Die Tiere begleiten die Wanderer während ihrer Tour durch die steinige Canyon-Landschaft unweit der südafrikanischen Grenze. Wie Namib Rand ist auch der 1.000 Quadratkilometer große Gondwana Cañon Park ein privates Reservat. Er entstand ebenfalls dadurch, dass engagierte Naturliebhaber (Goldbeck und ein Freund) Farmland aufkauften, Zäune entfernten und verschwundene Wildtiere wieder ansiedelten. Und er befindet sich auch neben einem großen Naturschutzgebiet: dem Fish River Canyon Nationalpark.
Der bis zu 27 Kilometer breite Canyon gilt nach dem Grand Canyon in den USA als die zweitgrößte Schlucht der Welt. Wanderer steigen im Nationalpark mit schwerem Rucksack die rund 500 Meter zum Fluss hinab. Steile Abbruchkanten und Hitze machen die mehrtägige Tour zu einem anstregenden Unterfangen. Maultiere nehmen hier niemanden die Last ab. Und auch im Gondwana Cañon Park ist es neu, dass Vierbeiner Gepäck transportieren. Vor rund zwei Jahren kam Manfred Goldbeck und seinen Mitstreitern die Idee, die drei Unterkünfte in ihrem Gebiet durch bequeme Trekkingtouren zu ergänzen. Sie suchten in ganz Namibia nach Maultieren, und Pferdekennerin Telané Greyling trainierte geduldig die zuvor teils misshandelten Tiere und bildete Führer aus. Nun, nach rund anderthalb Jahren, machten sie sich erstmals auf den Weg durch das steinige, unwegsame Gelände.

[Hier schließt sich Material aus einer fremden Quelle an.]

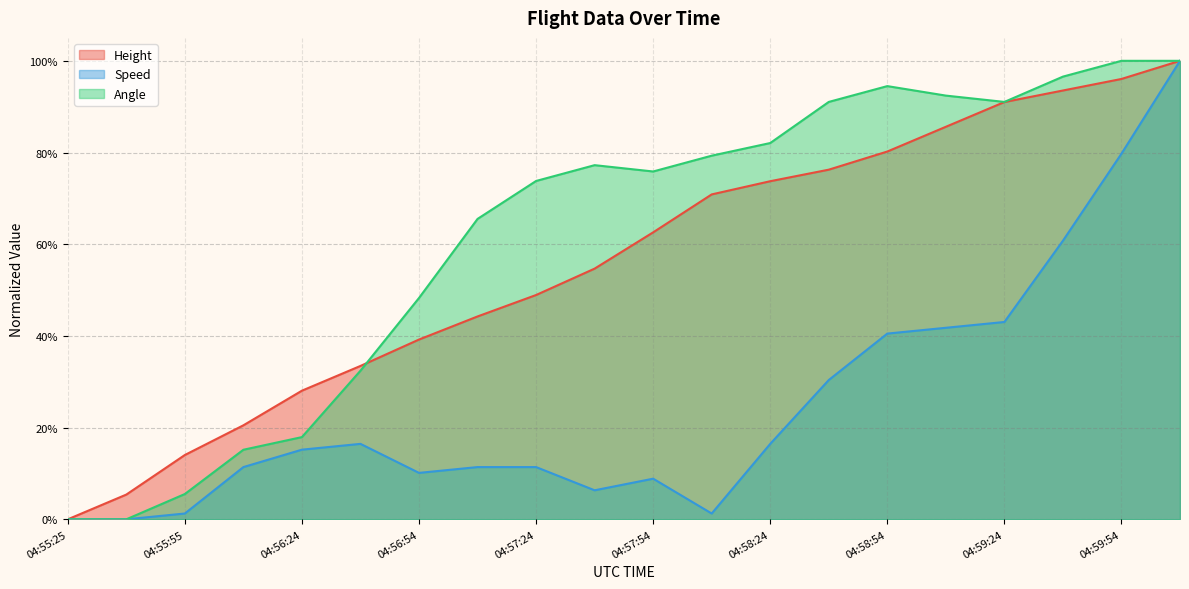

How many data points does each series have?

20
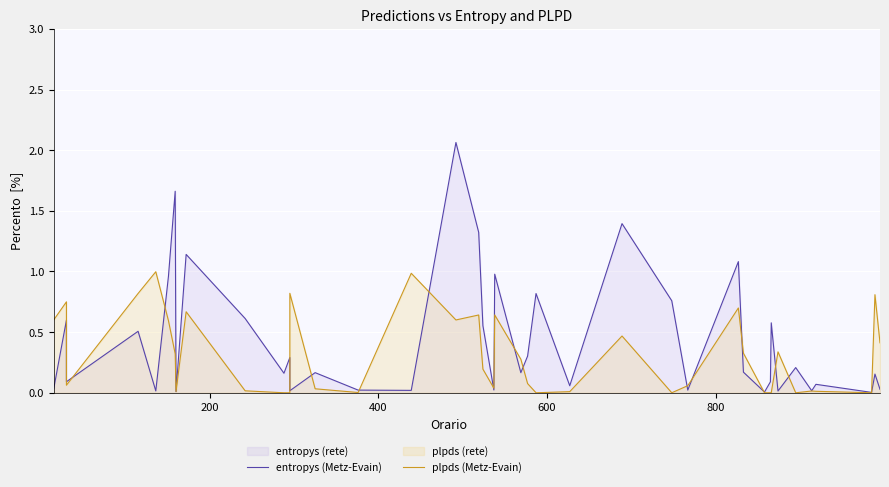

What is the difference between the second highest and second lowest values in the entropys (Metz-Evain) series?

1.7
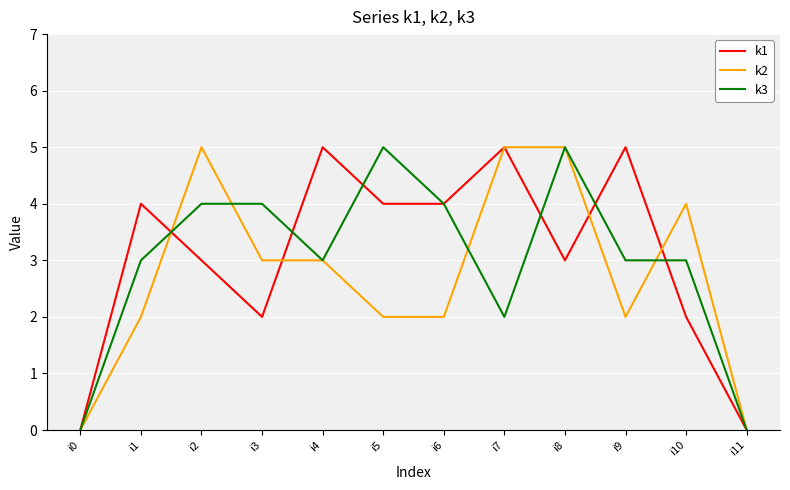

What is the maximum value for k1?

5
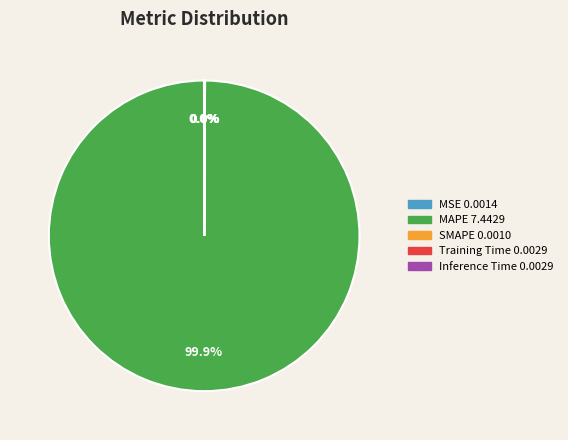

Does any single category account for the majority?

Yes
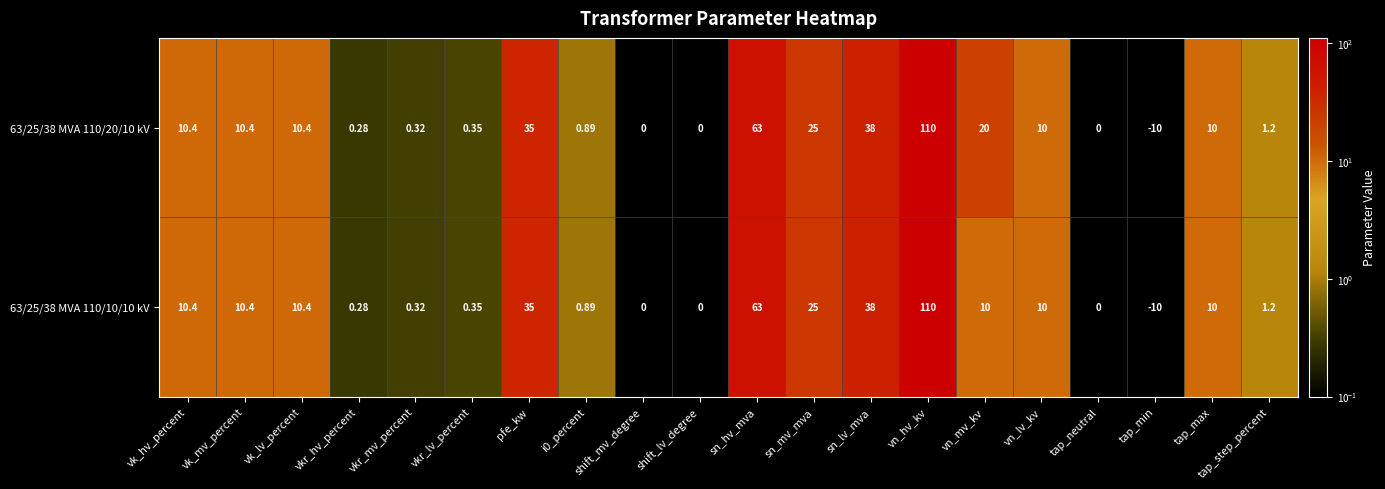

Is the value of 63/25/38 MVA 110/20/10 kV at vn_hv_kv greater than the value of 63/25/38 MVA 110/10/10 kV at vkr_lv_percent?

Yes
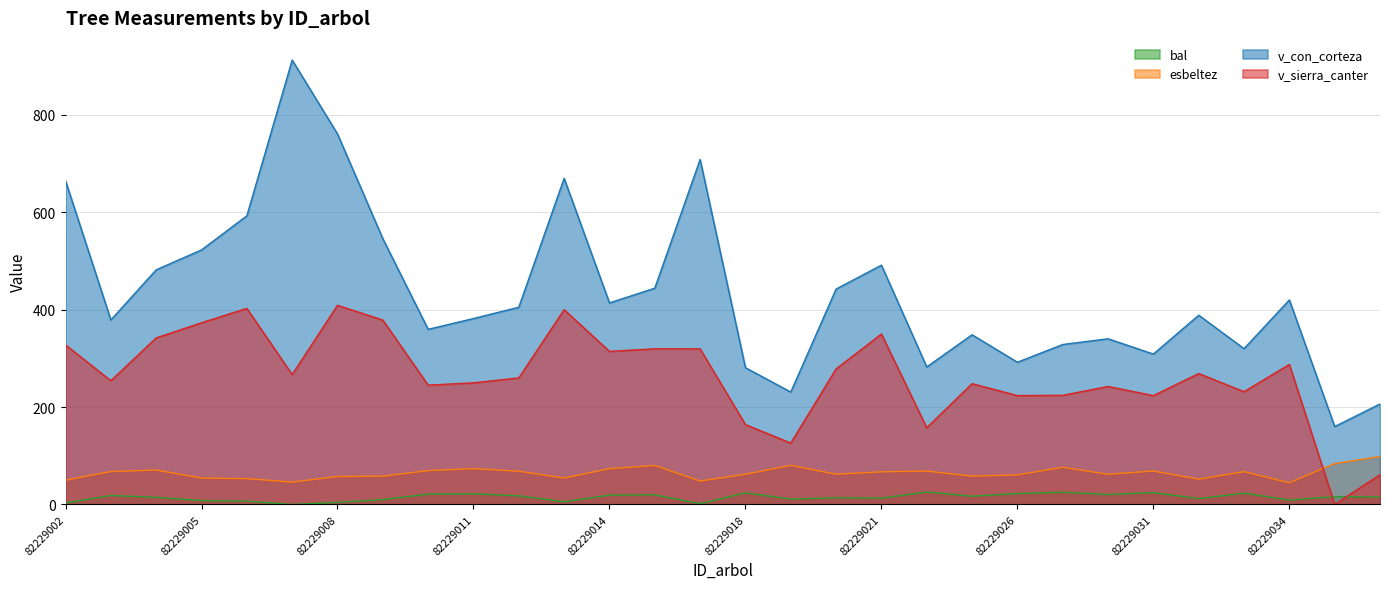

True or false: v_sierra_canter and v_con_corteza cross at least once.

False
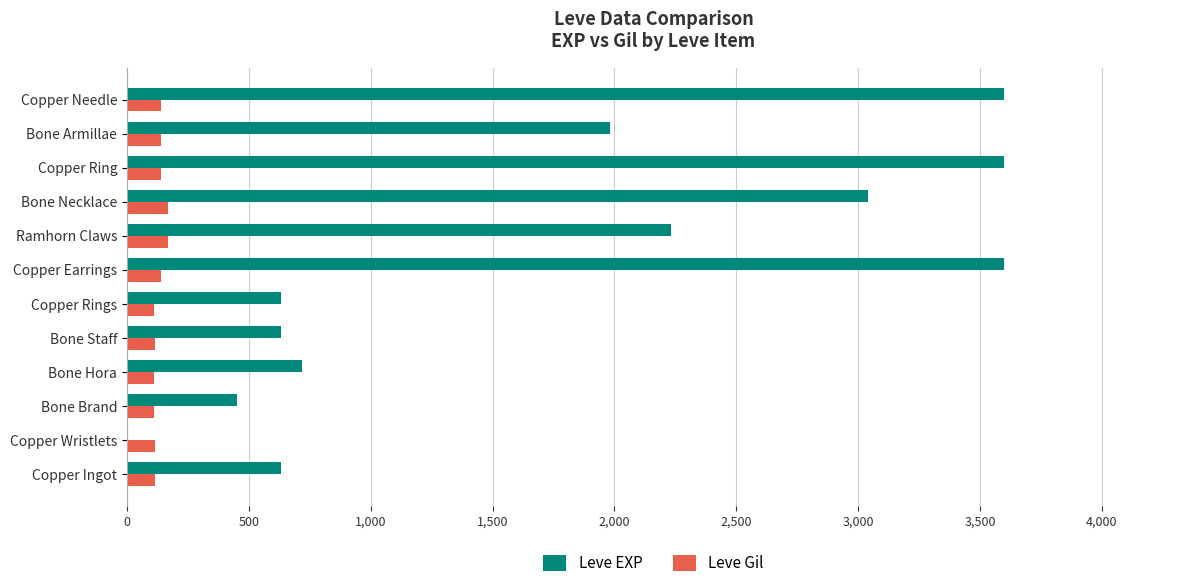

What is the sum of the Leve Gil values at Bone Necklace and Ramhorn Claws?

339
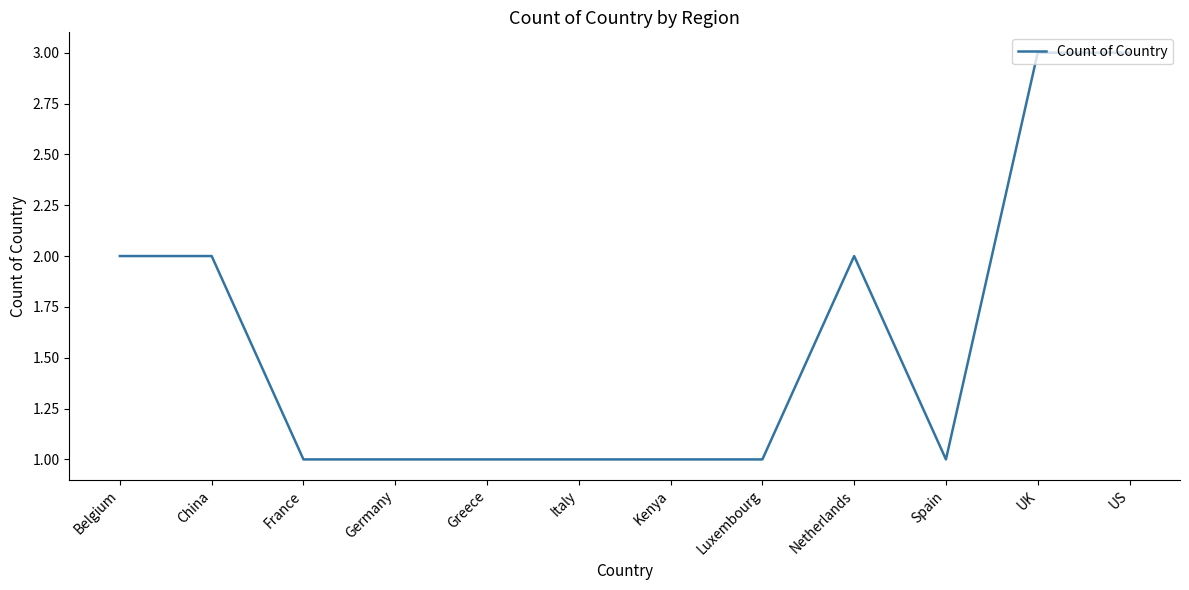

The chart shows a value of 1 at Luxembourg. True or false?

True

Telané Greyling wiegt mit einer Federwaage jeden Packsack. Mehr als zwölf Kilo pro Person erlaubt sie nicht. Sie will den Tieren keinesfalls zu viel aufladen, auch lässt sie die Vierbeiner nicht so lange durch die Canyonlandschaft kraxeln wie die Wanderer. Die Wege trennen sich irgendwann. Erst vor Einbruch der Dunkelheit treffen sich alle wieder. Während die Maultiere fressen und die Führer sich um das Abendessen kümmern, bereiten die Wanderer ihre Schlafstätte vor – unter freiem Himmel natürlich. Abertausende Sterne funkeln nachts über ihren Köpfen. Und am nächsten Morgen lädt die aufgehende Sonne zu einem Naturschauspiel: Die rotbraunen Steine, die trockenen Grasbüschel, die Berge am Horizont – alles beginnt zu leuchten.